While many cryptocurrency companies are still testing the boundaries of legality, banks are unwilling to open accounts for them.
Whilst progress is being made in countries like Switzerland, Lichtenstein, and France, opening an account overseas isn’t convenient for many. This has unsurprisingly given rise to shadow banking in the cryptocurrency industry. But just how much of a role does it play?
What is shadow banking?
So what exactly is shadow banking? As the name suggests, shadow banking is a banking system that operates outside of the same strict boundaries of the traditional financial system. This means that it is not subject to regulatory oversight.
When we talk about shadow banking, we’re not only referring to mortgage lenders, insurance companies, hedge funds, payday lenders, and the like. Shadow banking also applies to unregulated activities that regulated institutions engage in, such as unlisted derivatives and credit default swaps.
That isn’t to say that shadow banking is illegal (it can be, but certainly isn’t always). However, it does come with a much higher level of risk for all participants involved. This is simply because it manages to remain outside the purview of regulators. How? Because it does not accept traditional bank deposits.
Shadow banking institutions often offer higher credit without having the necessary recovery mechanisms in place in case of a default. This was clearly demonstrated in the subprime market meltdown in 2008 when shadow banking caught the attention of more regulators around the world.
How big of an industry is shadow banking?
Despite the global financial crisis triggered in 2008, the shadow banking industry has grown exponentially since then.
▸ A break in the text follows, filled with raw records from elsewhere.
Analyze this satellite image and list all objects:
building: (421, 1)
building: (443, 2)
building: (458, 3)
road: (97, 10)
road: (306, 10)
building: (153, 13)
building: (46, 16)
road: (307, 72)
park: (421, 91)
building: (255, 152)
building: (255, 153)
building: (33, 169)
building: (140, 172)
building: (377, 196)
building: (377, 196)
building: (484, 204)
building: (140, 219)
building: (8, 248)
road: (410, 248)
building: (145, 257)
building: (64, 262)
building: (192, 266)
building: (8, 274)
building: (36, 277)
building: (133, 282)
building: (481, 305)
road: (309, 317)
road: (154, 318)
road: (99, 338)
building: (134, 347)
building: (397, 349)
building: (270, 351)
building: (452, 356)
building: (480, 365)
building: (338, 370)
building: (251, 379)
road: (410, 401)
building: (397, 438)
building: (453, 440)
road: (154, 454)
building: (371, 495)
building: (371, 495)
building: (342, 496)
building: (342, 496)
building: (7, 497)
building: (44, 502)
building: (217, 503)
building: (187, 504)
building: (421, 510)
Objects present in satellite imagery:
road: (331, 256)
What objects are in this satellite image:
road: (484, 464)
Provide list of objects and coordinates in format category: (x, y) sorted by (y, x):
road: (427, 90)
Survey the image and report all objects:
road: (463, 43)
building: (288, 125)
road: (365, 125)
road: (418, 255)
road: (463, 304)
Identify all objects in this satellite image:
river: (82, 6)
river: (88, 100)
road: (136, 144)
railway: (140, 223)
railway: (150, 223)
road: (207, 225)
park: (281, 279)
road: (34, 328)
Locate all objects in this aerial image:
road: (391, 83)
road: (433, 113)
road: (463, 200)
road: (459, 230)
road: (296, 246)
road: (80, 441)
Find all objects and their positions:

In fact, CNBC reports that it has grown by some 75% since then and is now a massive $52 trillion industry, placing traditional financial institutions at risk.
Because shadow banking institutions have less rigid rules to follow, they can serve some of the people that may be excluded by the banks. This includes people with bad credit history, low capital, and (you guessed it) cryptocurrency companies.
Despite being made up of a myriad of service providers from mortgage lenders to money market funds, loan sharks, and even pawn shops, the majority of activity is focused on short-term lending. This is generally done through collateralised loans and repurchase agreements.
Peer-to-peer loans and non-bank lenders are also gaining a larger share in facilitating mortgages around the world.
Shadow banking in the cryptocurrency industry
Given the dearth of credit following the financial crisis, shadow banking meets a crucial need for credit around the world. From the smallest micro-enterprise in a developing country to the largest cryptocurrency exchange or cannabis company, shadow banking is ideal for those rejected from the traditional financial system.
While shadow banking isn’t illegal in itself, some of the companies operating under that term are conducting illegal activities. On April 30th 2019, the US Department of Justice – thanks to the FBI and IRS – jointly charged two individuals with providing shadow banking services illegally.
The pair were allegedly operating an unlicensed money transmitting business. Additional bank fraud charges were also involved.
Both individuals (a US man and an Israeli woman) claimed to work for a company that provided “fiat currency banking services to various cryptocurrency exchanges”. However, they were doing so under the ruse of complying with AML/KYC practices (they were not actually compliant).
They were also making false statements in order to open bank accounts for individuals to purchase cryptocurrency. According to the statement:
“Reginald Fowler and Ravid Yosef allegedly ran a shadow bank that processed hundreds of millions of dollars of unregulated transactions on behalf of numerous cryptocurrency exchanges.”
The indictment claims the duo falsely described the nature of their business and that many of their operations were illegal.
When banks refuse to cooperate with individuals, they have to seek alternative means of finance. The same is true with cryptocurrency companies who need banking services to be able to operate. Many have no choice but to trust in shadow banking institutions.
This may solve their problem in the short term. But it also leaves them at risk of bad actors, as the above example illustrates. Since the shadow banking industry is lightly or hardly regulated around the world, it leaves cryptocurrency companies exposed.
However, strict regulation around banks has also encouraged plenty of innovation. Shadow banking (when you remove the undesirables from the picture) is enabling many people and businesses around the world to flourish. And, along with cryptocurrency, it may indeed present a rather large threat to traditional finance.